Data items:
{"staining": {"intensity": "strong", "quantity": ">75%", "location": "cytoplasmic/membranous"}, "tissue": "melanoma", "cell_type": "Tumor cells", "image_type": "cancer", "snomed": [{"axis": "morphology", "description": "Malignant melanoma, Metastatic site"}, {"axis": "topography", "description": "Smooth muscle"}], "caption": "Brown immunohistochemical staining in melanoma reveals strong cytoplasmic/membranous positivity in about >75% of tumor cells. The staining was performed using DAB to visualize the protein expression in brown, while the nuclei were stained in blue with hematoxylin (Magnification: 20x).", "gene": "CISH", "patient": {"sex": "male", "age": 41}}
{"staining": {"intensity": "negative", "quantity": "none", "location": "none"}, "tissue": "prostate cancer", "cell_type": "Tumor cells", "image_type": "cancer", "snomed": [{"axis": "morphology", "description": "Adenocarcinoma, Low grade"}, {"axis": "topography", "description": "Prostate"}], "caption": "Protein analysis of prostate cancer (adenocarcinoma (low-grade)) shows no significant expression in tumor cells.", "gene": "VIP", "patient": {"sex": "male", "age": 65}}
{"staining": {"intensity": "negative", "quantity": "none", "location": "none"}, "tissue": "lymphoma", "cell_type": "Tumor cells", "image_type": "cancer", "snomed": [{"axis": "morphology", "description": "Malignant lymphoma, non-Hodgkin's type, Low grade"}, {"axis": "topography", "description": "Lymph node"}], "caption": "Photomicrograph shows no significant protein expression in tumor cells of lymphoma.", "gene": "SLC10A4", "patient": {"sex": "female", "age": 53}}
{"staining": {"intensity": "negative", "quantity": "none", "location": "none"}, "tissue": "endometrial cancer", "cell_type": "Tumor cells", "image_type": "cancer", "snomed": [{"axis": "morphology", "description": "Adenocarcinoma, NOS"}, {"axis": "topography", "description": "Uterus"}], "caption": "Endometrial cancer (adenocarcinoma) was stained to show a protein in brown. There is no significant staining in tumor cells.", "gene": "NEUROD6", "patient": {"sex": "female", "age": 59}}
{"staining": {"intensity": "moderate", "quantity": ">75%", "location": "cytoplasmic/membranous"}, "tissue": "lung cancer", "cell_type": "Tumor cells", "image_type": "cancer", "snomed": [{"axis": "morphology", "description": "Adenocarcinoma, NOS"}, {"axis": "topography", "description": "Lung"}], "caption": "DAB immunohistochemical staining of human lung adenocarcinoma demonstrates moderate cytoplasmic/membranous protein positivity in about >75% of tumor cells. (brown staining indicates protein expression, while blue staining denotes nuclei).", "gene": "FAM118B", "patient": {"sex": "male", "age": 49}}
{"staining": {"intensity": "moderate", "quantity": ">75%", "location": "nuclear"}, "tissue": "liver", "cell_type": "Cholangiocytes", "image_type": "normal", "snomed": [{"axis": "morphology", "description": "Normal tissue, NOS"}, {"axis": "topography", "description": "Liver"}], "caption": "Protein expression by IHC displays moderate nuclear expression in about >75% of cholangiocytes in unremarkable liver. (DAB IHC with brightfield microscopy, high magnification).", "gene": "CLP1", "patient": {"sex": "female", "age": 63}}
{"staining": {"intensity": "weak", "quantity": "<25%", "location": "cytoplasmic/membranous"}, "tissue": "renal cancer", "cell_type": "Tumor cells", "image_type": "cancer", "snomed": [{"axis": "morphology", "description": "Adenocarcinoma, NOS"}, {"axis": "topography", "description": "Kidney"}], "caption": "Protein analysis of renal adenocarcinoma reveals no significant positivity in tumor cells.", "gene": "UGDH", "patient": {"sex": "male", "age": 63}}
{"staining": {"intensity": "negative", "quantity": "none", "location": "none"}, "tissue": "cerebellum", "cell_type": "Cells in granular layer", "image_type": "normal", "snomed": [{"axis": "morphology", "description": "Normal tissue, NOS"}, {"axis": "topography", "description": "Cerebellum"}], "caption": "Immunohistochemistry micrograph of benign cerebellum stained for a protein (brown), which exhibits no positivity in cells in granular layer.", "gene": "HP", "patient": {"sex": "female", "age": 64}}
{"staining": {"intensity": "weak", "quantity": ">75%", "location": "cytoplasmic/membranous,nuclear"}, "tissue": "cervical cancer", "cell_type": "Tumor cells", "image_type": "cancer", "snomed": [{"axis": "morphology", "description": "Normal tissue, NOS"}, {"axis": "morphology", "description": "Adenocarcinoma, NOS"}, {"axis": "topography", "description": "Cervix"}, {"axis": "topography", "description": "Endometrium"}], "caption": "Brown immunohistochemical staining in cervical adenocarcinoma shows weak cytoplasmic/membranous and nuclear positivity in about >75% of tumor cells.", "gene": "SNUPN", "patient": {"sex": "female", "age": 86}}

Exercise brief: Every record listed above needs to be written out again exactly.

Response to the exercise:
{"staining": {"intensity": "strong", "quantity": ">75%", "location": "cytoplasmic/membranous"}, "tissue": "melanoma", "cell_type": "Tumor cells", "image_type": "cancer", "snomed": [{"axis": "morphology", "description": "Malignant melanoma, Metastatic site"}, {"axis": "topography", "description": "Smooth muscle"}], "caption": "Brown immunohistochemical staining in melanoma reveals strong cytoplasmic/membranous positivity in about >75% of tumor cells. The staining was performed using DAB to visualize the protein expression in brown, while the nuclei were stained in blue with hematoxylin (Magnification: 20x).", "gene": "CISH", "patient": {"sex": "male", "age": 41}}
{"staining": {"intensity": "negative", "quantity": "none", "location": "none"}, "tissue": "prostate cancer", "cell_type": "Tumor cells", "image_type": "cancer", "snomed": [{"axis": "morphology", "description": "Adenocarcinoma, Low grade"}, {"axis": "topography", "description": "Prostate"}], "caption": "Protein analysis of prostate cancer (adenocarcinoma (low-grade)) shows no significant expression in tumor cells.", "gene": "VIP", "patient": {"sex": "male", "age": 65}}
{"staining": {"intensity": "negative", "quantity": "none", "location": "none"}, "tissue": "lymphoma", "cell_type": "Tumor cells", "image_type": "cancer", "snomed": [{"axis": "morphology", "description": "Malignant lymphoma, non-Hodgkin's type, Low grade"}, {"axis": "topography", "description": "Lymph node"}], "caption": "Photomicrograph shows no significant protein expression in tumor cells of lymphoma.", "gene": "SLC10A4", "patient": {"sex": "female", "age": 53}}
{"staining": {"intensity": "negative", "quantity": "none", "location": "none"}, "tissue": "endometrial cancer", "cell_type": "Tumor cells", "image_type": "cancer", "snomed": [{"axis": "morphology", "description": "Adenocarcinoma, NOS"}, {"axis": "topography", "description": "Uterus"}], "caption": "Endometrial cancer (adenocarcinoma) was stained to show a protein in brown. There is no significant staining in tumor cells.", "gene": "NEUROD6", "patient": {"sex": "female", "age": 59}}
{"staining": {"intensity": "moderate", "quantity": ">75%", "location": "cytoplasmic/membranous"}, "tissue": "lung cancer", "cell_type": "Tumor cells", "image_type": "cancer", "snomed": [{"axis": "morphology", "description": "Adenocarcinoma, NOS"}, {"axis": "topography", "description": "Lung"}], "caption": "DAB immunohistochemical staining of human lung adenocarcinoma demonstrates moderate cytoplasmic/membranous protein positivity in about >75% of tumor cells. (brown staining indicates protein expression, while blue staining denotes nuclei).", "gene": "FAM118B", "patient": {"sex": "male", "age": 49}}
{"staining": {"intensity": "moderate", "quantity": ">75%", "location": "nuclear"}, "tissue": "liver", "cell_type": "Cholangiocytes", "image_type": "normal", "snomed": [{"axis": "morphology", "description": "Normal tissue, NOS"}, {"axis": "topography", "description": "Liver"}], "caption": "Protein expression by IHC displays moderate nuclear expression in about >75% of cholangiocytes in unremarkable liver. (DAB IHC with brightfield microscopy, high magnification).", "gene": "CLP1", "patient": {"sex": "female", "age": 63}}
{"staining": {"intensity": "weak", "quantity": "<25%", "location": "cytoplasmic/membranous"}, "tissue": "renal cancer", "cell_type": "Tumor cells", "image_type": "cancer", "snomed": [{"axis": "morphology", "description": "Adenocarcinoma, NOS"}, {"axis": "topography", "description": "Kidney"}], "caption": "Protein analysis of renal adenocarcinoma reveals no significant positivity in tumor cells.", "gene": "UGDH", "patient": {"sex": "male", "age": 63}}
{"staining": {"intensity": "negative", "quantity": "none", "location": "none"}, "tissue": "cerebellum", "cell_type": "Cells in granular layer", "image_type": "normal", "snomed": [{"axis": "morphology", "description": "Normal tissue, NOS"}, {"axis": "topography", "description": "Cerebellum"}], "caption": "Immunohistochemistry micrograph of benign cerebellum stained for a protein (brown), which exhibits no positivity in cells in granular layer.", "gene": "HP", "patient": {"sex": "female", "age": 64}}
{"staining": {"intensity": "weak", "quantity": ">75%", "location": "cytoplasmic/membranous,nuclear"}, "tissue": "cervical cancer", "cell_type": "Tumor cells", "image_type": "cancer", "snomed": [{"axis": "morphology", "description": "Normal tissue, NOS"}, {"axis": "morphology", "description": "Adenocarcinoma, NOS"}, {"axis": "topography", "description": "Cervix"}, {"axis": "topography", "description": "Endometrium"}], "caption": "Brown immunohistochemical staining in cervical adenocarcinoma shows weak cytoplasmic/membranous and nuclear positivity in about >75% of tumor cells.", "gene": "SNUPN", "patient": {"sex": "female", "age": 86}}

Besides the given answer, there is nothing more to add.